As the first shot was fired, Makkabesku's wife came running out of the kitchen and came face to face with the robber. He immediately seized her arm with his muscular hand and flung her back into the kitchen the door of which he locked upon her.

Mr. Makkabesku permitted all this to go on before his very eyes, but he had raised the gun and held it firmly pressed against his cheek, he wanted the robber to draw nearer still that he might make quite sure of him.

When there were only three yards between them he aimed right at the middle of the intruder, pressed the trigger of the gun and the right barrel also exploded.

Yet the report was followed by no death cry—and Fatia Negra still stood in front of him unscathed.

Paralyzed with terror Makkabesku continued to hold the discharged gun in front of him as if he expected it to go off again of its own accord; but Fatia Negra, catching hold of the end of the gun with one hand, wrenched it out of the innkeeper's grasp and brought down the butt of it so violently on the top of his head that he collapsed in a senseless condition.

After that nobody knew what happened.

When HÁtszegi and his servants arrived with the patched-up carriage, Makkabesku was still lying on the ground unconscious, his wife was thundering at the locked door, the door of the guest chamber was smashed and the cupboard in the wall had been broken into and pillaged. Curiously enough, while not one of the innkeeper's relics was missing, HÁtszegi's box with the 4,000 ducats had disappeared. A little later it was found in the bed of the stream—empty of course.

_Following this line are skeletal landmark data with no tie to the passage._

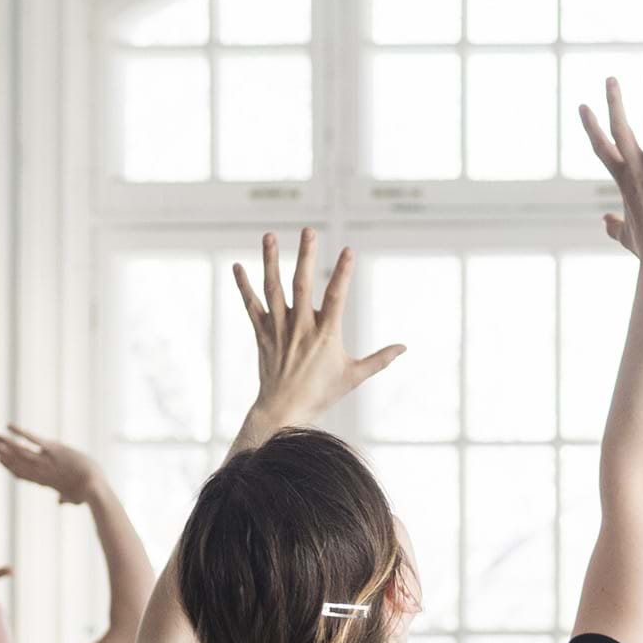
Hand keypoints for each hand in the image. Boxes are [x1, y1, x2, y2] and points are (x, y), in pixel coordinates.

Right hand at [0, 425, 98, 503]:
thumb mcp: (74, 497)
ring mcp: (45, 460)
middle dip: (0, 452)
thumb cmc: (87, 493)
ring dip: (3, 443)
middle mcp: (40, 471)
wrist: (93, 487)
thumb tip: (61, 502)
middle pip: (15, 461)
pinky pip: (32, 439)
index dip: (9, 466)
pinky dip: (19, 432)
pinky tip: (8, 425)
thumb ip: (65, 498)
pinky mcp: (52, 449)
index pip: (22, 474)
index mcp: (44, 481)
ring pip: (19, 450)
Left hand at [232, 230, 403, 423]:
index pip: (336, 297)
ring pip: (273, 288)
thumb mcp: (354, 377)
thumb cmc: (322, 394)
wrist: (284, 411)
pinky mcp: (262, 334)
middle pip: (302, 284)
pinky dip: (244, 286)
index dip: (343, 273)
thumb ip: (380, 360)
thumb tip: (404, 348)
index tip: (349, 250)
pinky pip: (251, 305)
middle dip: (306, 255)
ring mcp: (279, 329)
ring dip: (271, 261)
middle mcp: (300, 327)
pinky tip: (237, 266)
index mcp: (326, 334)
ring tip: (269, 236)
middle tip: (309, 231)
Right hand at [579, 74, 642, 264]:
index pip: (602, 148)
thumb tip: (605, 221)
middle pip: (621, 129)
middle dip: (615, 102)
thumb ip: (614, 226)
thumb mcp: (625, 237)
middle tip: (611, 79)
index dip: (591, 127)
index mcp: (623, 181)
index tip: (583, 107)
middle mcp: (638, 170)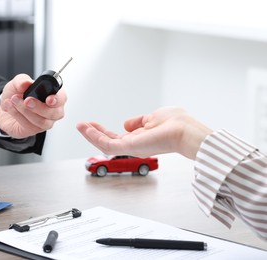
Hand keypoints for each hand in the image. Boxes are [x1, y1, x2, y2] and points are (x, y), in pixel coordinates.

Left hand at [0, 74, 66, 138]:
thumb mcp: (17, 83)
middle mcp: (53, 110)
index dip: (57, 100)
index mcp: (54, 95)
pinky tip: (10, 107)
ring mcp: (45, 122)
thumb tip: (26, 83)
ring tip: (13, 100)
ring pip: (41, 121)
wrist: (6, 106)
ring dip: (25, 110)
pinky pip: (29, 125)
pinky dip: (17, 115)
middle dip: (39, 107)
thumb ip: (22, 80)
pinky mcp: (34, 130)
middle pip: (54, 113)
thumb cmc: (17, 94)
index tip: (48, 99)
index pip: (62, 98)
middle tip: (26, 100)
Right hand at [76, 107, 212, 159]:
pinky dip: (96, 137)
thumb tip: (126, 123)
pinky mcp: (130, 148)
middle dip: (94, 133)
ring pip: (105, 144)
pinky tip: (87, 129)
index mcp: (140, 138)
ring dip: (91, 135)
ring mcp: (132, 147)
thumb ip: (139, 121)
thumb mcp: (153, 117)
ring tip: (80, 125)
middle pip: (108, 141)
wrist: (186, 131)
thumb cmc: (177, 124)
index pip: (117, 136)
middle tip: (81, 125)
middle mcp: (134, 144)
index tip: (92, 123)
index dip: (103, 130)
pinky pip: (108, 144)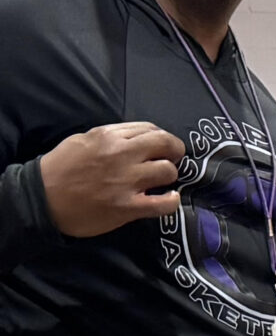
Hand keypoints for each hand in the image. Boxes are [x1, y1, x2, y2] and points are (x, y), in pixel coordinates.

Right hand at [37, 122, 186, 236]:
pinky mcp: (127, 207)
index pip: (151, 129)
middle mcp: (120, 155)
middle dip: (175, 151)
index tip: (163, 146)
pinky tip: (170, 198)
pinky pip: (163, 204)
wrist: (41, 198)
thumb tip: (138, 139)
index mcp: (108, 136)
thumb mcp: (82, 140)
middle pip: (165, 145)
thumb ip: (111, 137)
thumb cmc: (60, 169)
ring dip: (169, 175)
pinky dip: (172, 201)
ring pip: (168, 171)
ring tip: (161, 181)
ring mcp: (125, 182)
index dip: (162, 138)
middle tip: (172, 160)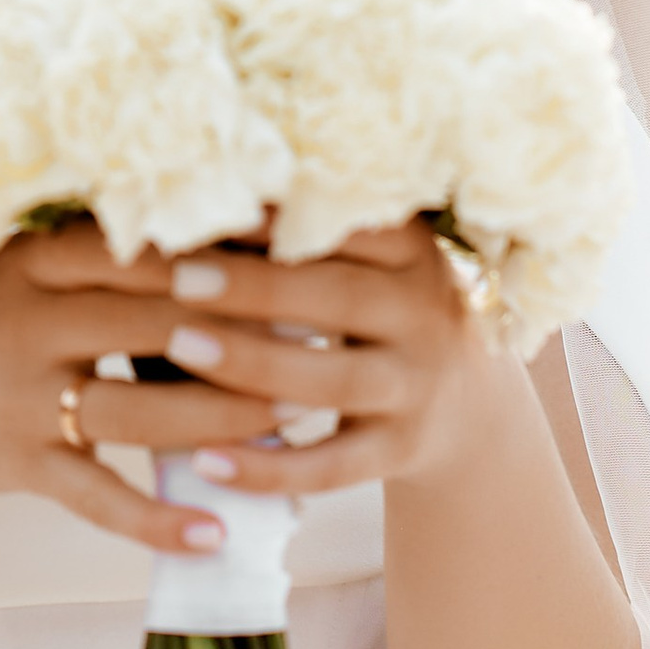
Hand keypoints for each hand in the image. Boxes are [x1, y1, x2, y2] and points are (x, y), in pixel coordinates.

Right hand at [0, 224, 287, 558]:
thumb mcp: (21, 264)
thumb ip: (103, 244)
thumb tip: (230, 226)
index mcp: (30, 259)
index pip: (139, 250)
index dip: (219, 252)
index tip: (294, 253)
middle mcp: (21, 322)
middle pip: (148, 325)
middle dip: (240, 334)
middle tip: (320, 336)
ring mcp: (18, 398)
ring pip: (134, 414)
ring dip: (218, 422)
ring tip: (292, 422)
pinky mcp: (19, 464)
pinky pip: (96, 497)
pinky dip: (154, 521)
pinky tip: (213, 533)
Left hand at [25, 220, 508, 503]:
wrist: (470, 409)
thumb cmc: (380, 312)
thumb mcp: (375, 263)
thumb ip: (312, 232)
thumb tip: (202, 182)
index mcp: (414, 254)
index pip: (353, 226)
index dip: (283, 216)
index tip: (214, 202)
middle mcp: (425, 315)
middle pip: (339, 299)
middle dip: (256, 288)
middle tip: (179, 276)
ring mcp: (416, 388)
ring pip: (331, 382)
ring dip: (253, 365)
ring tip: (179, 346)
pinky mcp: (399, 452)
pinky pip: (329, 466)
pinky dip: (267, 466)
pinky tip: (205, 461)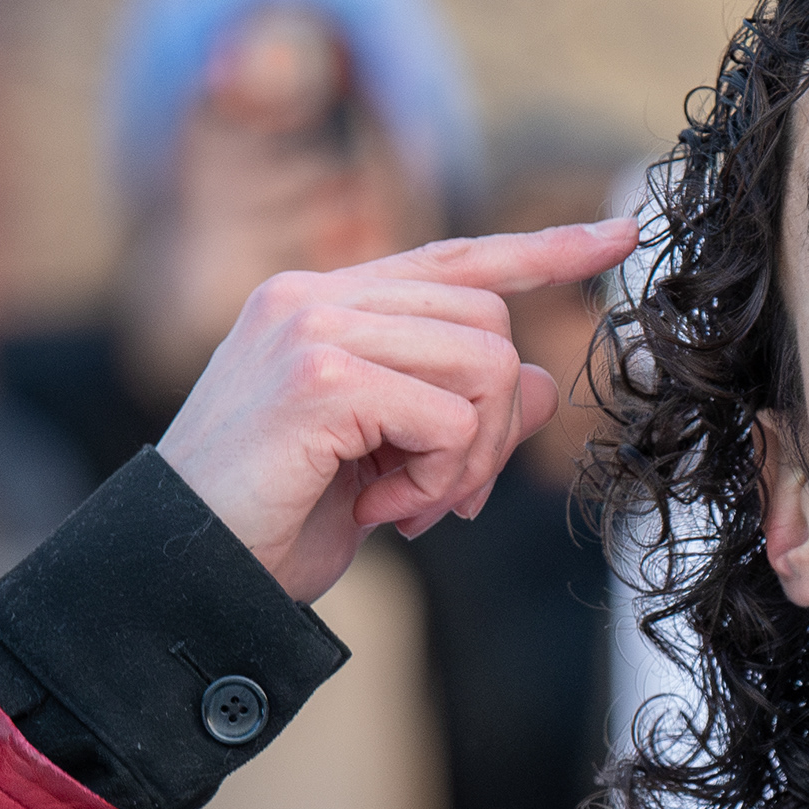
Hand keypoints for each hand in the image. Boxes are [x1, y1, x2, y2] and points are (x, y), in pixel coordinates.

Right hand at [156, 213, 641, 601]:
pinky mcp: (320, 378)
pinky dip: (437, 477)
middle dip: (495, 424)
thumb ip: (457, 410)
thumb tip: (549, 382)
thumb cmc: (271, 519)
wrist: (186, 575)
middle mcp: (314, 297)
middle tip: (448, 496)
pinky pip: (449, 418)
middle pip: (489, 325)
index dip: (543, 250)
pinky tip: (385, 508)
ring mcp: (314, 328)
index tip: (622, 234)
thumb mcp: (383, 459)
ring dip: (468, 457)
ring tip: (411, 503)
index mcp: (322, 302)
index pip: (456, 258)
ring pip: (484, 366)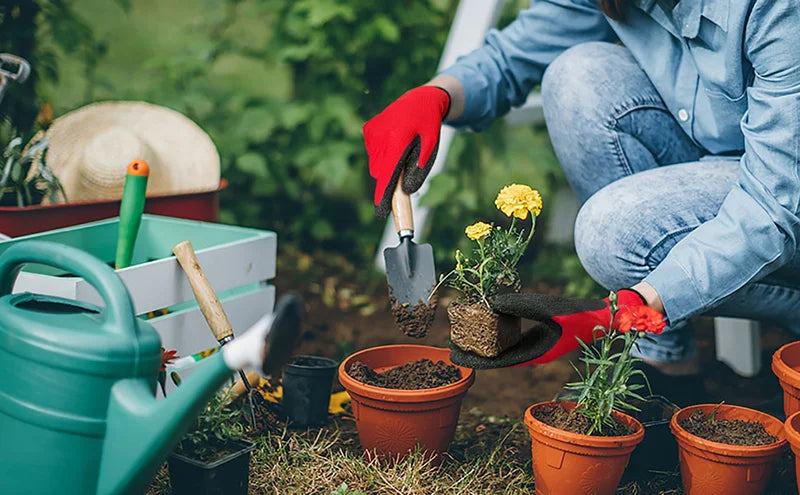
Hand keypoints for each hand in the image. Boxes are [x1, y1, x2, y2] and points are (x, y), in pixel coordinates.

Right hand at [363, 86, 449, 217]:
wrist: (419, 98)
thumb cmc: (428, 123)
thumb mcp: (431, 144)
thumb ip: (420, 167)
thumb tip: (407, 190)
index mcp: (397, 139)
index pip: (387, 173)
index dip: (383, 194)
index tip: (380, 211)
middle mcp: (381, 136)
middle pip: (380, 172)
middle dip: (389, 177)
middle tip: (404, 166)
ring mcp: (372, 133)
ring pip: (375, 164)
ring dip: (386, 164)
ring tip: (401, 148)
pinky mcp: (368, 130)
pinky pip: (373, 152)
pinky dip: (381, 153)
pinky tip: (394, 139)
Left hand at [449, 289, 648, 368]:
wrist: (602, 316)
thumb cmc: (579, 315)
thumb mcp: (548, 308)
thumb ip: (521, 304)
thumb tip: (492, 302)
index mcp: (535, 352)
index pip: (499, 361)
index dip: (476, 360)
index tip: (455, 357)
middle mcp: (533, 351)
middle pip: (498, 355)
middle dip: (476, 352)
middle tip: (452, 347)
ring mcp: (536, 343)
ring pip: (505, 345)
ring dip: (486, 342)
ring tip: (464, 335)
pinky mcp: (539, 333)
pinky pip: (514, 335)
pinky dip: (499, 331)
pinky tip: (487, 322)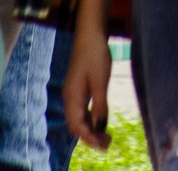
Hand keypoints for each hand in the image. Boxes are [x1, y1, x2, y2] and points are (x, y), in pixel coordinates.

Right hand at [63, 28, 113, 150]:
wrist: (90, 33)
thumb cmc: (95, 55)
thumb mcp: (101, 82)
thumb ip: (100, 106)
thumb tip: (100, 127)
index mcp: (72, 97)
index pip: (78, 126)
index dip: (90, 138)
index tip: (104, 144)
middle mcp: (69, 97)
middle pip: (76, 126)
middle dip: (90, 138)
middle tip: (108, 144)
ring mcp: (72, 93)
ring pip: (79, 119)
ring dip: (91, 130)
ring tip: (106, 137)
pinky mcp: (78, 88)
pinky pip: (81, 110)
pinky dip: (90, 120)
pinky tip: (100, 121)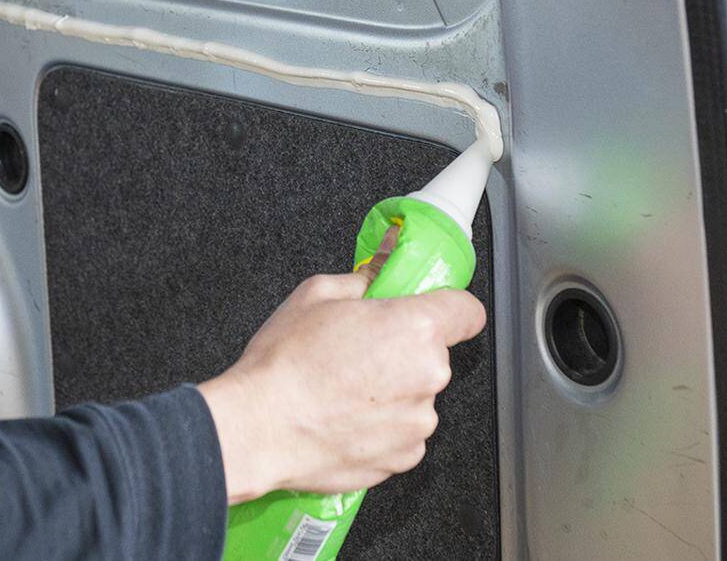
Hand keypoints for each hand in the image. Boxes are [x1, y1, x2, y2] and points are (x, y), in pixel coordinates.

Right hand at [197, 227, 485, 503]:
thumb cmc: (284, 363)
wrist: (259, 427)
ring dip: (391, 391)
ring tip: (342, 390)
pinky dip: (380, 426)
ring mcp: (418, 421)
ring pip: (416, 395)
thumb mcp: (315, 295)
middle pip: (433, 355)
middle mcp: (427, 376)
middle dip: (402, 351)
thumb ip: (361, 280)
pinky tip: (344, 417)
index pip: (467, 311)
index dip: (448, 307)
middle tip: (357, 350)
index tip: (432, 311)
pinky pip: (402, 432)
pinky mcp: (404, 457)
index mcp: (414, 328)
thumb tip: (379, 270)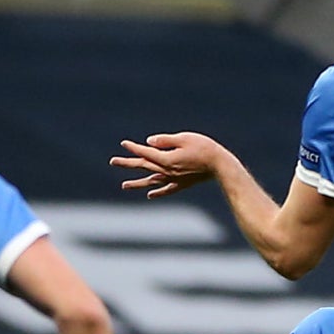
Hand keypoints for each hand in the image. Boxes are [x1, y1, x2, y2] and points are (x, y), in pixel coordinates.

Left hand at [112, 133, 231, 200]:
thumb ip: (165, 141)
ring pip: (151, 181)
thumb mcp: (184, 138)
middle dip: (128, 163)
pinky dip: (157, 192)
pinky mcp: (182, 184)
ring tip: (124, 185)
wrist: (220, 164)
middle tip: (113, 161)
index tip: (124, 144)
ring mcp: (174, 179)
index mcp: (166, 159)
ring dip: (137, 183)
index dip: (134, 148)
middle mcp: (167, 171)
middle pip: (144, 166)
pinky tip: (150, 195)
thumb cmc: (204, 147)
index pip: (145, 152)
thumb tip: (148, 142)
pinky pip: (166, 190)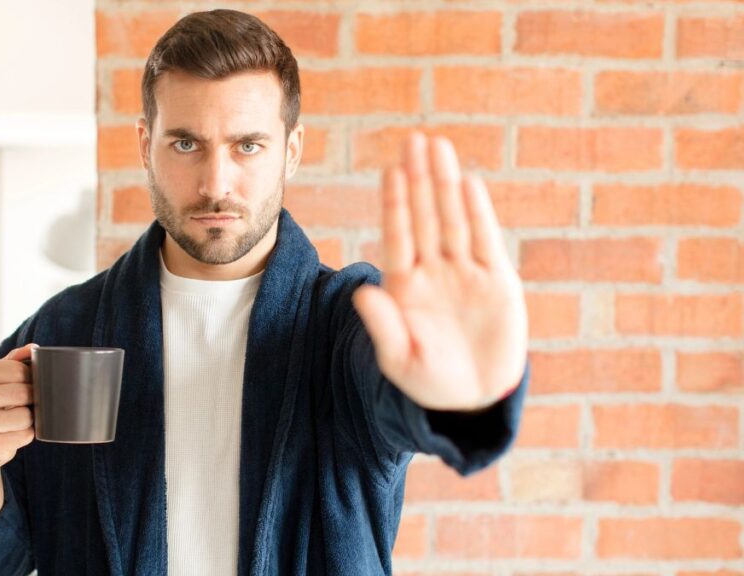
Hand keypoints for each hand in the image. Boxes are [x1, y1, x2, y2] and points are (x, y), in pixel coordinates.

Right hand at [0, 342, 37, 473]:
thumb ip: (14, 361)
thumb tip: (34, 348)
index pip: (18, 370)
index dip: (29, 378)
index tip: (21, 385)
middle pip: (23, 392)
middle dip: (30, 399)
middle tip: (20, 405)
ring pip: (27, 415)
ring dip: (28, 418)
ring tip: (14, 420)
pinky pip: (26, 434)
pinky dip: (26, 434)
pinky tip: (11, 434)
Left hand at [352, 132, 527, 411]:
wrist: (472, 399)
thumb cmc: (428, 381)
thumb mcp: (399, 359)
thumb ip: (383, 326)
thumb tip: (361, 293)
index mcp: (404, 286)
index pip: (398, 235)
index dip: (395, 203)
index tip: (391, 171)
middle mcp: (434, 271)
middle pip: (424, 215)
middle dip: (419, 178)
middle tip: (415, 139)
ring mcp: (466, 273)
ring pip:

Makkabesku was a very long time coming to, but he contrived at last, in a very tremulous voice, to tell HÁtszegi the somnambulistic case of the double shots, nay he called Heaven to witness that Fatia Negra had caught the bullets in his hands as if they were flies.

"You're a fool," cried HÁtszegi angrily. "I suppose you fired above his head on both occasions."

"But then you ought to see the marks of the bullets on the opposite wall."

And it was a fact that, look as they might, they found no trace of a bullet on the walls or anywhere else.